__EXCERPTED PASSAGE__.

· · · ·

I’m getting the following error when compiling the code you shared (without using -V21.7 since I only have version 21.3):

NVC++-S-0155-Compiler failed to translate accelerator region (see -Minfo messages): Unexpected name in attach or detach clause

Does attach only work with the latest nvc++ compiler?

Yes, sorry about that. The ‘attach’ clause in C++ had issues in earlier compiler version. Though you can instead use the 'acc_attach" API call.

% cat test.cpp
#include <iostream>
#include <cstdlib>
#include <cstdio>
#ifdef _OPENACC
#include <openacc.h>
#endif

class Array {
    public:
        Array(const size_t num_elements) {
            num_elements_ = num_elements;
            data_ = new float[num_elements_];
            #pragma acc enter data create(this,data_[:num_elements_])
        }

        ~Array() {
            #pragma acc exit data delete(data_,this)
            delete[] data_;
        }

        float* data() {
            return data_;
        }

#pragma acc routine vector
        void set_data(float val) {
           printf("numele %d\n",num_elements_);
#pragma acc loop vector
            for (int i=0;i<num_elements_;++i) {
                data_[i] = val;
            }
        }

#pragma acc routine vector
        void add_data(float val) {
#pragma acc loop vector
            for (int i=0;i<num_elements_;++i) {
                data_[i] += val;
            }
        }

        void print_data() {
            for (int i=0;i<num_elements_;++i) {
                std::cout << data_[i] << std::endl;
            }
        }

#ifdef _OPENACC
        void acc_update_device() {
           #pragma acc update device(num_elements_,data_[:num_elements_])
        }
        void acc_update_self() {
           #pragma acc update self(data_[:num_elements_])

· · · ·

__ACTIVITY A__. Copy out all of the records from the dataset line for line, leaving out the pictures.
The forum excerpt and the records bear no relation to one another.

__Records taken from a dataset__.
· · · ·

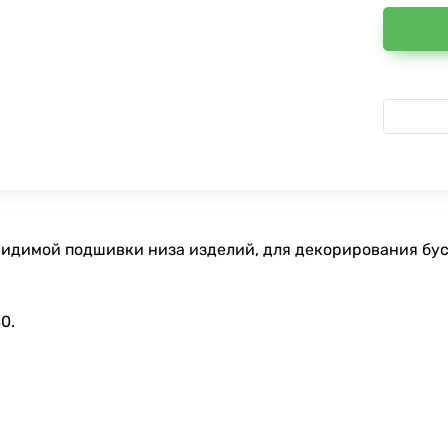
видимой подшивки низа изделий, для декорирования бус
0.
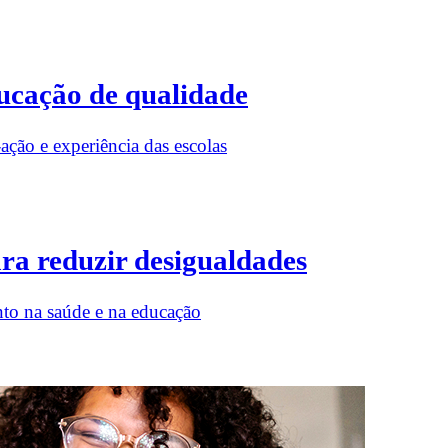
ucação de qualidade
ção e experiência das escolas
ara reduzir desigualdades
nto na saúde e na educação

· · · ·

__ACTIVITY B__. According to the forum excerpt, which API call can be used in place of the attach clause?

__EXERCISE RESULT A__.
видимой подшивки низа изделий, для декорирования бус
0.
ucação de qualidade
ção e experiência das escolas
ara reduzir desigualdades
nto na saúde e na educação

__EXERCISE RESULT B__. The acc_attach API call.